Stored nucleic acid from 348 samples negative for influenza and HRSV was analyzed by using a PCR for HMPV (7). No optimization of the PCR detection was undertaken. Detection of HPMV was based on primers located in the L gene. For a further 60 (14.8%) samples from which the nucleic acid stored was insufficient, an aliquot of the original clinical material was re-extracted by using a Magnapure (Roche Diagnostics GmbH, Mannheim, Germany) automated extraction machine according to the manufacturer's instruction; RT was performed as described previously (8). Twenty microliters of eDNA was added to 80 [micro]L of reaction mix, which yielded a final concentration of 20 mM Tris-HCl pH8.4, 10 mM Mg[Cl.sub.2], 50 mM KCl, and 3 U Taq polymerase and 50 pmol of each primer. Amplification, using a DNA Engine thermocycler (MJ Research, Essex, England), consisted of 1 cycle at 94[degrees]C for 2 min, followed by 35 cycles of 94[degrees]C 1 min, 58[degrees]C 1 min, and 72[degrees]C for 1 min. Amplicons of the expected size (171 bp) were visualized by agarose gel electrophoresis. PCR sensitivity was determined by cloning of the PCR product into TOPO PCR4 vector (Invitrogen Corp., San Diego, CA) according to the manufacturer's instructions.
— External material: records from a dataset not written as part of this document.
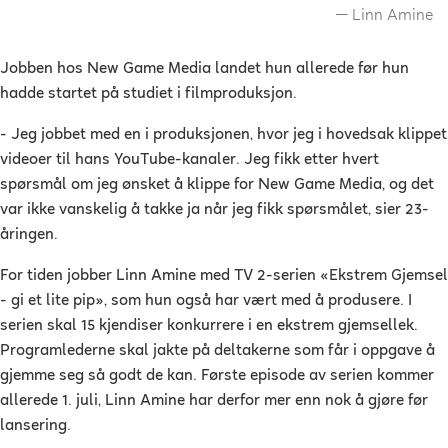
Linn Amine
Jobben hos New Game Media landet hun allerede før hun
hadde startet på studiet i filmproduksjon.
- Jeg jobbet med en i produksjonen, hvor jeg i hovedsak klippet
videoer til hans YouTube-kanaler. Jeg fikk etter hvert
spørsmål om jeg ønsket å klippe for New Game Media, og det
var ikke vanskelig å takke ja når jeg fikk spørsmålet, sier 23-
åringen.
For tiden jobber Linn Amine med TV 2-serien «Ekstrem Gjemsel
- gi et lite pip», som hun også har vært med å produsere. I
serien skal 15 kjendiser konkurrere i en ekstrem gjemsellek.
Programlederne skal jakte på deltakerne som får i oppgave å
gjemme seg så godt de kan. Første episode av serien kommer
allerede 1. juli, Linn Amine har derfor mer enn nok å gjøre før
lansering.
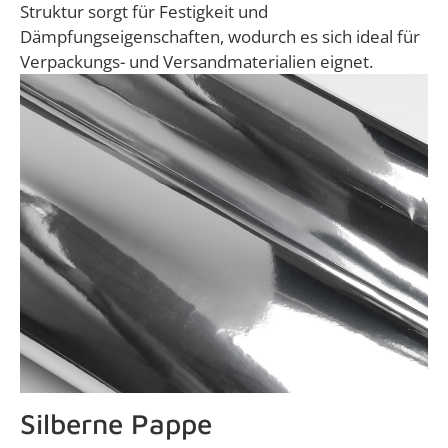
Struktur sorgt für Festigkeit und
Dämpfungseigenschaften, wodurch es sich ideal für
Verpackungs- und Versandmaterialien eignet.
Silberne Pappe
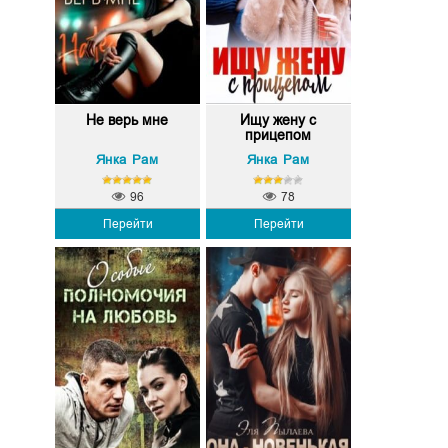
Не верь мне
Ищу жену с
прицепом
Янка Рам
Янка Рам
96
78
Перейти
Перейти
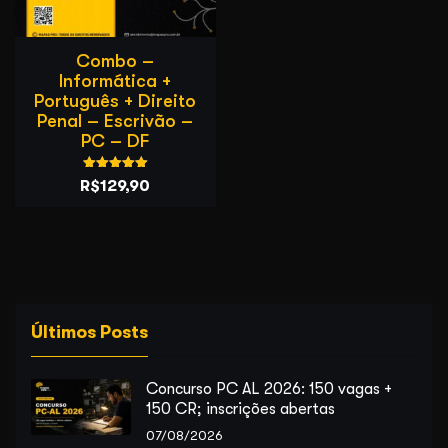
Combo –
Informática +
Português + Direito
Penal – Escrivão –
PC – DF
Avaliação
O
O
R$
129,90
5.00
de 5
preço
preço
original
atual
era:
é:
R$257,90.
R$129,90.
Últimos Posts
Concurso PC AL 2026: 150 vagas +
150 CR; inscrições abertas
07/08/2026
Plasmid preparations were performed by using a Qiagen minprep kit (QIAGEN, Inc., Valencia, CA), according to the manufacturer's instructions. DNA quantitation followed by PCR, using the original primers and conditions (as above) with the addition of 0.1 mM of each deoxynucleoside triphosphate per reaction, was undertaken using the plasmid plus insert as template. Total RNA at the time of extraction was estimated by spectrophotometry at [A.sub.260].